WORK TO BE COMPLETED: Below are the records; restate word for word the lines from the first through the one containing "washcloth: none [1228,758,1314,797]", and only those.

= Beginning of Section =

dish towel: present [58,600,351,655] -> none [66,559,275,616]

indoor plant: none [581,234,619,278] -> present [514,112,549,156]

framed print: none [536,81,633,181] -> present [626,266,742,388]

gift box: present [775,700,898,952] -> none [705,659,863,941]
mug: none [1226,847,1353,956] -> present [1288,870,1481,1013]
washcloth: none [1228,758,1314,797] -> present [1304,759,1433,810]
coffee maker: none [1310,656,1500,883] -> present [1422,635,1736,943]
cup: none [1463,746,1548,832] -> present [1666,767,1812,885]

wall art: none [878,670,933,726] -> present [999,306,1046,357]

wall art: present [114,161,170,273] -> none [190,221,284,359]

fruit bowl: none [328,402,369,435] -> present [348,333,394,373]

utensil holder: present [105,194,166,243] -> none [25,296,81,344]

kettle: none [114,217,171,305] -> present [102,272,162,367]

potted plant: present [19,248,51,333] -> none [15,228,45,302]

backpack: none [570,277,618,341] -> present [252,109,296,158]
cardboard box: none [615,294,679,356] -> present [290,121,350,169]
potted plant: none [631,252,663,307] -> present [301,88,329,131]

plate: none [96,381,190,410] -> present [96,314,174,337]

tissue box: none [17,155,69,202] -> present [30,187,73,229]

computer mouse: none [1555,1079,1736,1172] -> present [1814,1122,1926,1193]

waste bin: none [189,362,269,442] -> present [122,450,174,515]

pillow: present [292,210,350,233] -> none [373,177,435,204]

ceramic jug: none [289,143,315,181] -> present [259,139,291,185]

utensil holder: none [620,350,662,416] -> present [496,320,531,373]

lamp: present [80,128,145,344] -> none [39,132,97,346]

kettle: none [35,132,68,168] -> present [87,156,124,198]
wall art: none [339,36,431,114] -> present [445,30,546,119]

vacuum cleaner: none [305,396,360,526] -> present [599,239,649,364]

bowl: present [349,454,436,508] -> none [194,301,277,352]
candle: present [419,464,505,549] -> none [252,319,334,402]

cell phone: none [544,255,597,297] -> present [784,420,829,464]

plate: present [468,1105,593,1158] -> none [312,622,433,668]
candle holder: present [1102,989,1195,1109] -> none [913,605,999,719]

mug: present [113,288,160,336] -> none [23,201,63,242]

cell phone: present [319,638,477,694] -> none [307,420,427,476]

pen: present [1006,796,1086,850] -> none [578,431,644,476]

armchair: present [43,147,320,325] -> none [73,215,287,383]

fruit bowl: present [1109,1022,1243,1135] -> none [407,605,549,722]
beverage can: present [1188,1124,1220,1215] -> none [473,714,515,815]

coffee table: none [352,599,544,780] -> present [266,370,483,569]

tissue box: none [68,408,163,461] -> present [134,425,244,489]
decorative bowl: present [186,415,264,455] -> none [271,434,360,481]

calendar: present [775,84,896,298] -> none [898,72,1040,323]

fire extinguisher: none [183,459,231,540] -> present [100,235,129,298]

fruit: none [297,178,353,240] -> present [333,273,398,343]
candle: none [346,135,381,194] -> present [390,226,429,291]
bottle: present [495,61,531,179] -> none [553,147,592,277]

= End of Section =

SOLVED EXERCISE:
dish towel: present [58,600,351,655] -> none [66,559,275,616]

indoor plant: none [581,234,619,278] -> present [514,112,549,156]

framed print: none [536,81,633,181] -> present [626,266,742,388]

gift box: present [775,700,898,952] -> none [705,659,863,941]
mug: none [1226,847,1353,956] -> present [1288,870,1481,1013]
washcloth: none [1228,758,1314,797] -> present [1304,759,1433,810]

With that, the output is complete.